История России. Московско-царский период. XVI век - Дмитрий Иванович Иловайский
Первыми насадителями христианства посреди диких обитателей Лапонии, по всей вероятности, были иноки ближайшей к ней Соловецкой обители, которая имела земли и вотчины на западных побережьях Белого моря. Уже в первой половине XIV столетия некоторые новообращенные лопари неоднократно обращаются и в Москву к государю, и к новгородскому владыке, как к своему епархиальному архиерею, с просьбой прислать им священников и антиминсы для их крещения и для совершения божественной службы; просят также о построении церквей. Из таких соловецких иноков-миссионеров особенно выдвинулся своими подвигами Феодорит, ростовский уроженец, который на устье реки Колы устроил собственный монастырь во имя Троицы и дал ему общежительный устав. Отсюда он проповедовал Евангелие окрестным лопарям на их родном языке, на который перевел некоторые молитвы. Но иноки собственного монастыря изгнали его за строгость, с которой он требовал от них исполнения монастырских правил. Феодорит потом был некоторое время игуменом суздальского Евфимиева монастыря; а в 1557 году был отправлен Иваном IV в Константинополь за подтвердительной патриаршей грамотой на царское венчание. Последние годы свои он провел в вологодском Прилуцком монастыре и оттуда дважды предпринимал странствование в Лапонию для продолжения там своих апостольских подвигов. Другой проповедник Евангелия и современник его Трифон, торжсковский уроженец, проник еще далее в страну дикой Лони, где не раз жизни его угрожала опасность от его главных противников лопарских жрецов, или так называемых кебупов. На реке Печенге он основал небольшую обитель тоже во имя Троицы. Он побывал в Москве и тут в 1556 году выхлопотал у Ивана IV для Печенгского монастыря жалованную грамоту на разные земли, рыбные ловли и другие угодья. Продолжая свои миссионерские труды, Трифон дожил до глубокой старости.

· · ·

Задачи для решения:
**1.** В каком году, согласно тексту о миссионерах в Лапонии, Трифон получил у Ивана IV жалованную грамоту для Печенгского монастыря?
**2.** Переведите на английский язык предложение из текста о миссионерах в Лапонии: «Отсюда он проповедовал Евангелие окрестным лопарям на их родном языке, на который перевел некоторые молитвы».
**3.** Допишите продолжение текста о миссионерах в Лапонии, начиная сразу после его последнего предложения.
Записи для работы не понадобятся.

· · ·

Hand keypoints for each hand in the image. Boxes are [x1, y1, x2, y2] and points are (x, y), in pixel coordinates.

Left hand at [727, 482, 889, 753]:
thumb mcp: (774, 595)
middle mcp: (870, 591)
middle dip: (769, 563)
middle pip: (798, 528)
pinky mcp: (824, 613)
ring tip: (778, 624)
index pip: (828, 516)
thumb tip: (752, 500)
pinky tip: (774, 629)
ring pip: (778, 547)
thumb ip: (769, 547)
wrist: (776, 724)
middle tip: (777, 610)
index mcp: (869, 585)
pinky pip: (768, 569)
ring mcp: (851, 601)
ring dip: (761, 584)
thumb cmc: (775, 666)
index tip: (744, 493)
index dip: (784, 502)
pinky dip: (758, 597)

· · ·

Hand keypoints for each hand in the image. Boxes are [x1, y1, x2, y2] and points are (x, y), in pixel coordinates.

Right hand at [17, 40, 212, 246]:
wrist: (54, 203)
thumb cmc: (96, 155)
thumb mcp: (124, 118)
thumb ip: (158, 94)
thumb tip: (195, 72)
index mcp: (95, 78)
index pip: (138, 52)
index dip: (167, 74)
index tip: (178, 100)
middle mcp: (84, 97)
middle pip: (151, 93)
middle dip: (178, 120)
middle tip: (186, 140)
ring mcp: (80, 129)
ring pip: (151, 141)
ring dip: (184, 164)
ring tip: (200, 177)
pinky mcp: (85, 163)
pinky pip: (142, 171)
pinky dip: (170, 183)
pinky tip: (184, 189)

· · ·

Ответы к заданиям:
**1.** В 1556 году.

**2.** From here he preached the Gospel to the neighboring Lapps in their native language, into which he translated some prayers.

**3.**
Оба этих подвижника начали свою просветительскую деятельность в то время, когда Новгородскую архиепископскую кафедру занимал знаменитый потом митрополит Макарий, который и сам много трудился для борьбы с грубыми суевериями у финских народцев, рассеянных по его обширной епархии и, несмотря на давнее обращение в христианство, упорно державшихся многих языческих обрядов и верований. В этом отношении любопытна его окружная грамота 1534 года, обращенная к священникам Вотской пятины, отправленная к ним с домовым иеромонахом владыки Ильей и двумя владычными боярскими детьми. Из этой грамоты узнаем, что населявшие сию пятину инородцы, чудь, ижора и корела, вместо христианских храмов продолжали ходить в свои прежние мольбища, приносили там языческие жертвы; поклонялись деревьям и камням; к новорожденным призывали жрецов, или так называемых арбуев, которые и давали им имена; умерших хоронили в лесах и курганах; браки заключали без церковного венчания и тому подобное. Укоряя местных священников за их нерадение к своей духовной пастве, владыка приказывает им, собрав своих прихожан, вместе с иеромонахом Ильей выжигать языческие мольбища и заповедные деревья, кропить освященной водой жилища и жителей, наставлять их в вере, а непокорных арбуев передавать боярским детям для препровождения в Новгород на суд церковный и гражданский. Илья, по-видимому, успешно исполнил возложенное на него поручение, объехал многие вотские погосты, воспрещал языческие обряды, восстановлял православие и крестил некрещеных. Но в действительности, конечно, не так легко было побороть старые народные привычки и верования, и они продолжали существовать. О том свидетельствует другая окружная грамота, посланная спустя лет двенадцать преемником Макария, владыкой новгородским Феодосием, к духовенству той же Вотской пятины с софийским соборным священником Никифором и двумя детьми боярскими. Эта грамота повторяет те же укоризны и предписывает те же меры для истребления язычества[81].
Господство языческих обрядов и верований на севере России посреди финских инородцев, еще не укрепившихся в христианстве, нисколько не удивительно, если обратить внимание на то, что и в срединных областях государства, в самом коренном его населении, продолжало существовать двоеверие, то есть рядом с христианской верой еще в полной силе живы были языческие обычаи и поверья. Истинное учение церкви слишком мало отражалось на народной нравственности, и господство православия выражалось по преимуществу внешним образом, то есть развитием внешней церковной обрядности.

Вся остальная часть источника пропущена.